→ RECORDS PROVIDED:
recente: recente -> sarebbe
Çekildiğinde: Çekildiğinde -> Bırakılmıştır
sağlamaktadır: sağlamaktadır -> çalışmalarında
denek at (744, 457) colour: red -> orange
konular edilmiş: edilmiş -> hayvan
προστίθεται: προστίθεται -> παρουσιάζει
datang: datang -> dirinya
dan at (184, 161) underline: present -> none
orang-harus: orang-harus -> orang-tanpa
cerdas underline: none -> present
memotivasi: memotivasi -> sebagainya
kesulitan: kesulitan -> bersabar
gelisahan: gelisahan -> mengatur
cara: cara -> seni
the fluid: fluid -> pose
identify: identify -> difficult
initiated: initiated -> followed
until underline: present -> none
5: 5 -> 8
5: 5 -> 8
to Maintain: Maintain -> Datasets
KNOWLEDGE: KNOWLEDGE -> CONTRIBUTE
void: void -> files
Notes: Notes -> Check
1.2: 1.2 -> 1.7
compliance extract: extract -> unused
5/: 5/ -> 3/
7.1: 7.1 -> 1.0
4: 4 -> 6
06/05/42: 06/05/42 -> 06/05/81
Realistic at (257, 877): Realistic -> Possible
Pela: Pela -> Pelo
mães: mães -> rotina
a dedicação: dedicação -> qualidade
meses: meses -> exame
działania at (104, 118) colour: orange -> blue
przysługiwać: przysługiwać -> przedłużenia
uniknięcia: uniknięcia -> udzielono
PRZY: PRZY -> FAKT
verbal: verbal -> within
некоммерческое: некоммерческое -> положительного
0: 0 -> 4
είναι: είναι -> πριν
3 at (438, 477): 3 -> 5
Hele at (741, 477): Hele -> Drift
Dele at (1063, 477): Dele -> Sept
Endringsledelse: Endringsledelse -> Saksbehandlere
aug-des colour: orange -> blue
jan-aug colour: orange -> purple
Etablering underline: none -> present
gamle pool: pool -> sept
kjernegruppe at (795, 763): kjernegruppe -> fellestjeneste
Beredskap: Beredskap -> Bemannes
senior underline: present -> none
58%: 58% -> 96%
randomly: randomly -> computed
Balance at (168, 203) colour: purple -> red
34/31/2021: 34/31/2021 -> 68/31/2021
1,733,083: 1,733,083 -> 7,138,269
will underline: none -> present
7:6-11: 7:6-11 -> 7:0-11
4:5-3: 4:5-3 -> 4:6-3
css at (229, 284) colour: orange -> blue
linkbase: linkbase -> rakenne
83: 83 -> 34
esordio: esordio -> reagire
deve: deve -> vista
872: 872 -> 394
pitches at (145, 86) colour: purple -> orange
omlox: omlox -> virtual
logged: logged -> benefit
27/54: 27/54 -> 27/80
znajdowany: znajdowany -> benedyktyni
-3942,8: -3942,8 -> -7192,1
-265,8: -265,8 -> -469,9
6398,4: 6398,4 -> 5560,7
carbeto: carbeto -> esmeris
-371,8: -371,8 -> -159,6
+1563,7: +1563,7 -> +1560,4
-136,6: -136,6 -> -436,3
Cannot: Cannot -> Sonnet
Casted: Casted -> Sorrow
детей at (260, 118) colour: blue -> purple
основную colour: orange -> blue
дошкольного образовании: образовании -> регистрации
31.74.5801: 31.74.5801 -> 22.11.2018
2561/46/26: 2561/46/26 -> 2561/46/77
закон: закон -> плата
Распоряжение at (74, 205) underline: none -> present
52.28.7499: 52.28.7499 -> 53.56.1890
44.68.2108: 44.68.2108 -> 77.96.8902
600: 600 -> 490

→ TASK REQUIREMENTS: Retype the records above word for word, from the first line through the line containing "orang-harus: orang-harus -> orang-tanpa", including both of those lines.

→ EXERCISE OUTPUT:
recente: recente -> sarebbe
Çekildiğinde: Çekildiğinde -> Bırakılmıştır
sağlamaktadır: sağlamaktadır -> çalışmalarında
denek at (744, 457) colour: red -> orange
konular edilmiş: edilmiş -> hayvan
προστίθεται: προστίθεται -> παρουσιάζει
datang: datang -> dirinya
dan at (184, 161) underline: present -> none
orang-harus: orang-harus -> orang-tanpa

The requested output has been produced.